[Bounding box coordinate data]
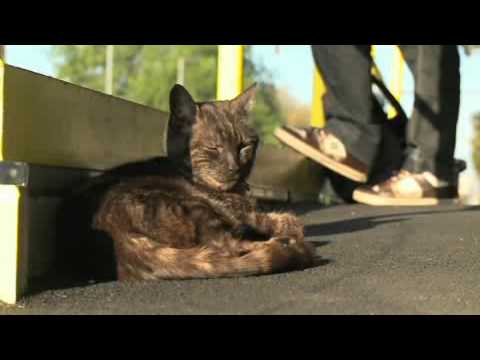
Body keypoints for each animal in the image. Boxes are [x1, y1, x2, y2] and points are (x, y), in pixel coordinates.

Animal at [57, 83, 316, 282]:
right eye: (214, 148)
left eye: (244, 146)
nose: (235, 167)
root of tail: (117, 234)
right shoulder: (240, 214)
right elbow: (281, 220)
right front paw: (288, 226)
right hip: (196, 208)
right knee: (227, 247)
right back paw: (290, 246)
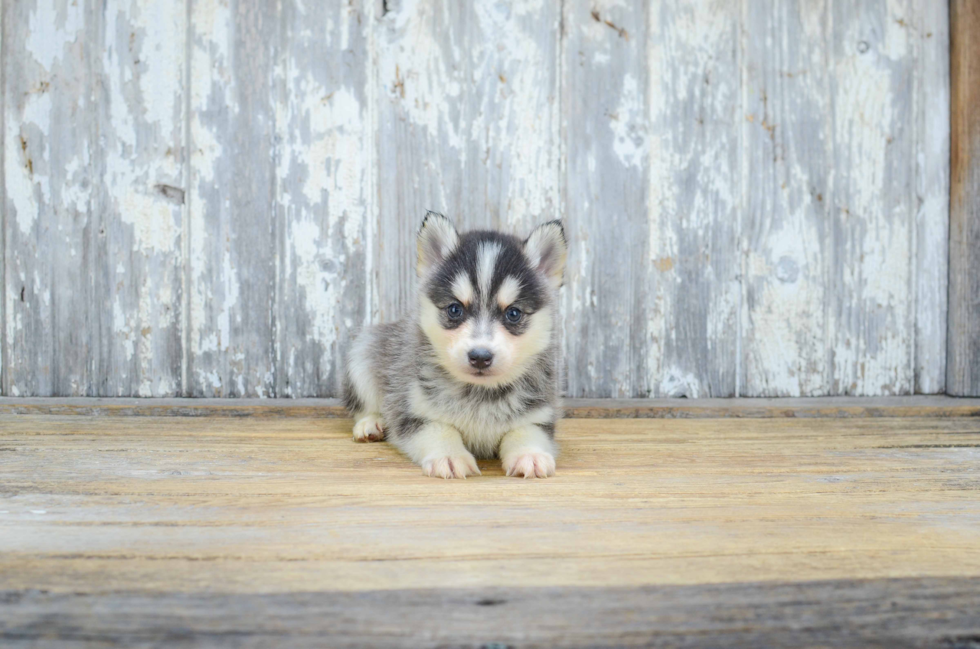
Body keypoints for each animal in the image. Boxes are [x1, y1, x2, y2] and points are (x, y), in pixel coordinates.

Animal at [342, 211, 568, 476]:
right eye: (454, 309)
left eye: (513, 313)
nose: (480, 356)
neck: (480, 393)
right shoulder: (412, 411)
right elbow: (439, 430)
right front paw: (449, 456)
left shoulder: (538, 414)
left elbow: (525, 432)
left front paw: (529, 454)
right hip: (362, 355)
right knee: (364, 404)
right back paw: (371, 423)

...

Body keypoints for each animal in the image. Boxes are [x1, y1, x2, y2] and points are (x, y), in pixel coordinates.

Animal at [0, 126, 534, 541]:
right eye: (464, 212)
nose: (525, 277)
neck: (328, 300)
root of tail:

▸ PROMPT
Using the records above, print exactly the run of lines that starts with the line with "right eye: (214, 148)" and goes on through the line with "right back paw: (371, 423)", pictures excluded.

▸ OUTPUT
right eye: (214, 148)
left eye: (244, 146)
nose: (235, 167)
root of tail: (117, 234)
right shoulder: (240, 214)
right elbow: (281, 220)
right front paw: (288, 226)
right hip: (196, 208)
right knee: (227, 247)
right back paw: (290, 246)
Body keypoints for each animal in the image. Boxes are [x1, y1, x2, y2] and points are (x, y), in pixel coordinates.

Animal at [342, 211, 568, 476]:
right eye: (454, 309)
left eye: (513, 313)
nose: (480, 356)
neck: (480, 393)
right shoulder: (412, 411)
right elbow: (439, 430)
right front paw: (449, 456)
left shoulder: (538, 414)
left elbow: (525, 432)
left front paw: (529, 454)
right hip: (362, 355)
right knee: (364, 404)
right back paw: (371, 423)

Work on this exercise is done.